The attacker will have control over the information selected from the XML database and can control application flow, modify logic, retrieve unauthorized data, or bypass important checks (e.g. authentication).

Consider the following insecure example using Python’s lxml library to query an XML document:

from lxml import etree

def get_user_info(username):
    xml_data = '''
    <users>
        <user>
            <username>admin</username>
            <password>adminpass</password>
        </user>
        <user>
            <username>john</username>
            <password>johnpass</password>
        </user>
    </users>
    '''
    root = etree.fromstring(xml_data)

    # Vulnerable to XPath Injection
    xpath_query = f"//user[username='{username}']/password"
    result = root.xpath(xpath_query)

    return result[0].text if result else None

If an attacker inputs admin' or '1'='1, the query could be manipulated to access sensitive data from all users.

Remediation

To protect applications from XPath Injection vulnerabilities, apply the following remediation strategies:

  • Input validation and canonicalization: Rigorously validate and canonicalize all user inputs before using them in XPath expressions to reduce the risk of injection attacks.

  • Parameterized XPath queries: Utilize libraries or techniques that support parameterized XPath queries where possible. Although not as widely available as parameterized SQL queries, parameterization helps isolate user inputs from query logic.
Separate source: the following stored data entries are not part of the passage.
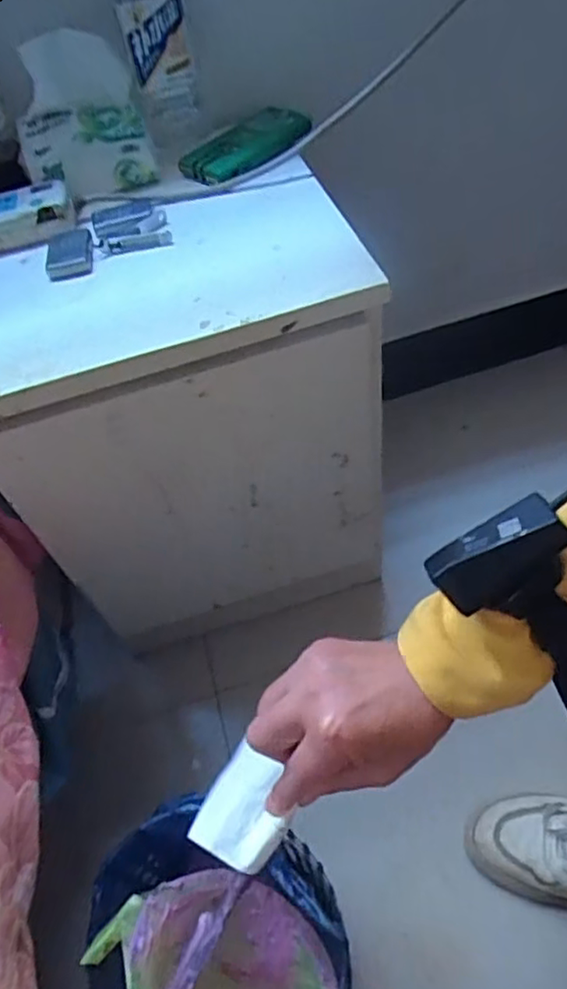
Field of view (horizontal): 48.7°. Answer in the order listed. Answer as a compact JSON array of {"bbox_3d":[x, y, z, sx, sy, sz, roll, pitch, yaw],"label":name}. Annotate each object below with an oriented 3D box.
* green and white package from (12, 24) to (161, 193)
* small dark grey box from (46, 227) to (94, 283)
[{"bbox_3d":[-0.191,-0.343,0.581,0.118,0.118,0.072,-14,52,-2],"label":"green and white package"},{"bbox_3d":[-0.189,-0.212,0.550,0.040,0.012,0.057,-12,52,0],"label":"small dark grey box"}]

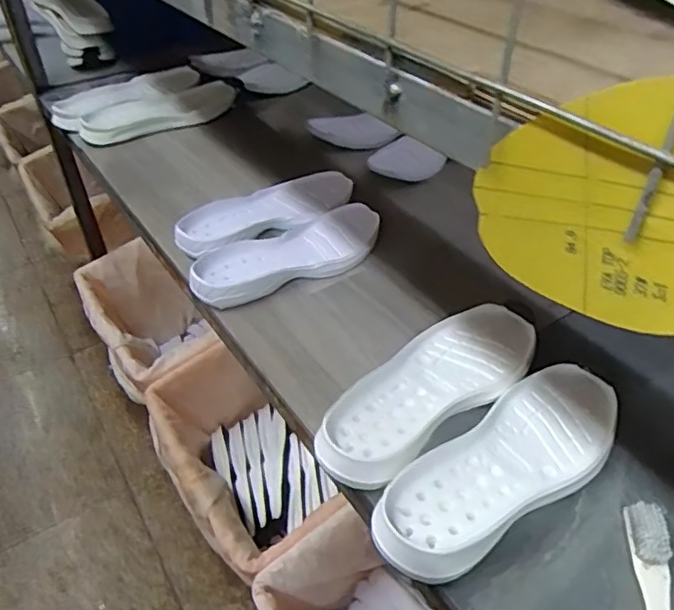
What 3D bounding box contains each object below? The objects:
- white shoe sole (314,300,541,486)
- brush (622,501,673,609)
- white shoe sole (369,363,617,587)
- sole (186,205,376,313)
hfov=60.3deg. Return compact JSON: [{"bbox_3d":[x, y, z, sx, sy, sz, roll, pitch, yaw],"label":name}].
[{"bbox_3d":[0.091,0.082,0.586,0.271,0.035,0.105,-30,49,-30],"label":"white shoe sole"},{"bbox_3d":[0.250,0.228,0.448,0.028,0.026,0.160,7,42,8],"label":"brush"},{"bbox_3d":[0.156,0.148,0.529,0.284,0.038,0.107,-29,49,-29],"label":"white shoe sole"},{"bbox_3d":[-0.063,-0.067,0.784,0.278,0.036,0.115,-22,46,-24],"label":"sole"}]

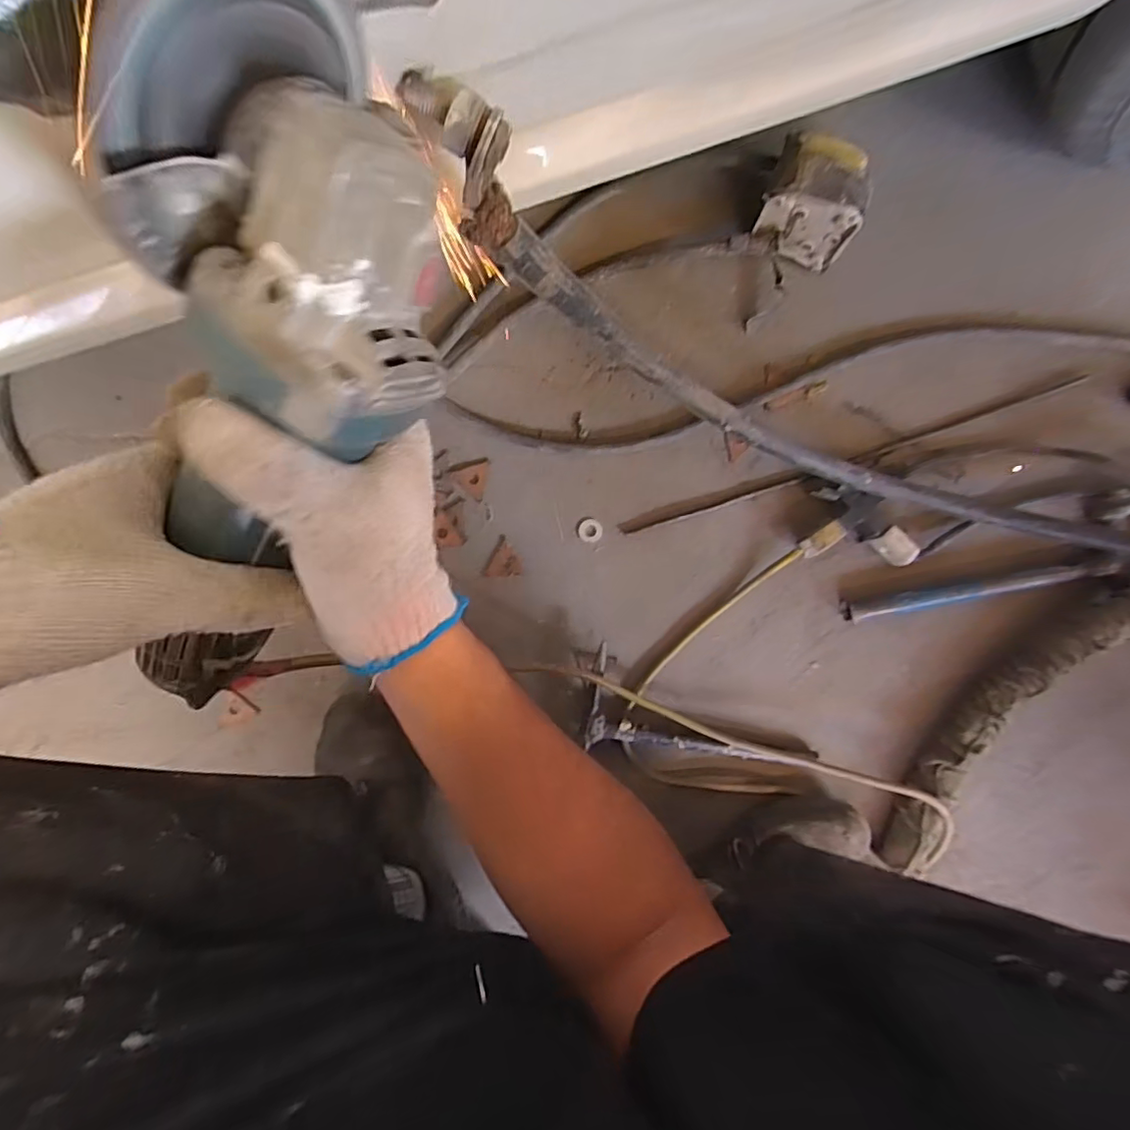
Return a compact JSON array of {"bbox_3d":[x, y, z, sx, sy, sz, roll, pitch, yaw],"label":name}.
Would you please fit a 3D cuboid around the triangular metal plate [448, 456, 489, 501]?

  • Escaping user input: Properly escape special characters in user inputs that are used within XPath expressions to prevent them from altering the query. For example, replacing ' (quote) with &apos;, its encoded version. Please note that escaping alone is not recommended and should be used in conjunction with other measures.

Configuration

The detector has the following configurable parameters:

  • sources, that indicates the source kinds to check.

  • neutralizations, that indicates the neutralization kinds to check.

Unless you need to change the default behavior, you typically do not need to configure this detector.

References

  • CWE-643 : Improper Neutralization of Data within XPath Expressions ('XPath Injection').

  • OWASP Top 10 2021 - A03 : Injection.